> **What you have to do**
Read the listing below and copy out every line that holds "input".

> **Data**
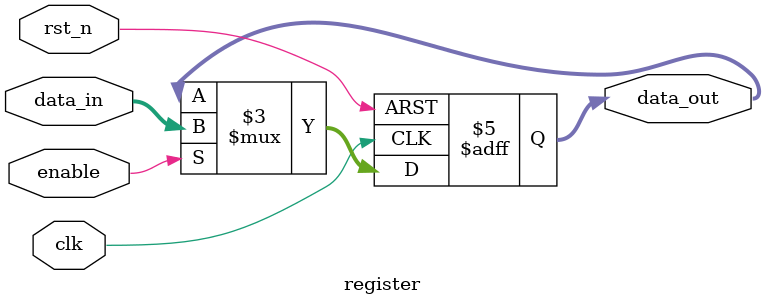
<source format=v>
module register (
    input clk,
    input rst_n,
    input enable,
    input [7:0] data_in,
    output reg [7:0] data_out
);

always @(posedge clk or negedge rst_n) begin
    if (!rst_n)
        data_out <= 8'b0;
    else if (enable)
        data_out <= data_in;
end

endmodule

</source>
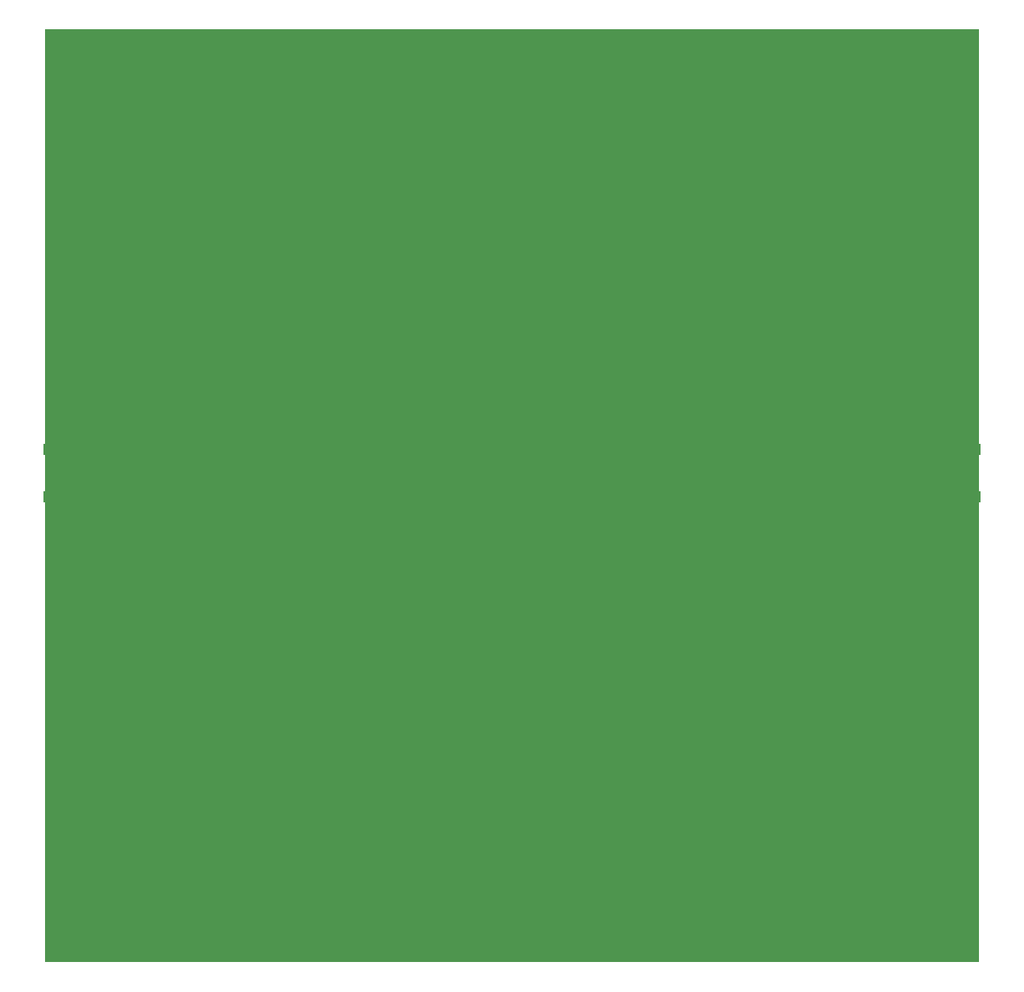
<source format=gbl>
G04 Layer: BottomLayer*
G04 EasyEDA v6.5.51, 2025-12-16 23:48:20*
G04 77cdd402ea8b4af39ab27ed99d798e9d,f94860b59b874e858e59261cd42a22fb,10*
G04 Gerber Generator version 0.2*
G04 Scale: 100 percent, Rotated: No, Reflected: No *
G04 Dimensions in millimeters *
G04 leading zeros omitted , absolute positions ,4 integer and 5 decimal *
%FSLAX45Y45*%
%MOMM*%

%ADD10R,4.5000X1.3000*%
%ADD11R,0.0192X1.3000*%

%LPD*%
D10*
G01*
X199999Y4992496D03*
G01*
X199999Y5502503D03*
G01*
X9799980Y5502478D03*
G01*
X9799980Y4992496D03*
G36*
X0Y9999979D02*
G01*
X9999979Y9999979D01*
X9999979Y0D01*
X0Y0D01*
G37*
M02*

</source>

> **Output of the task**
    input clk,
    input rst_n,
    input enable,
    input [7:0] data_in,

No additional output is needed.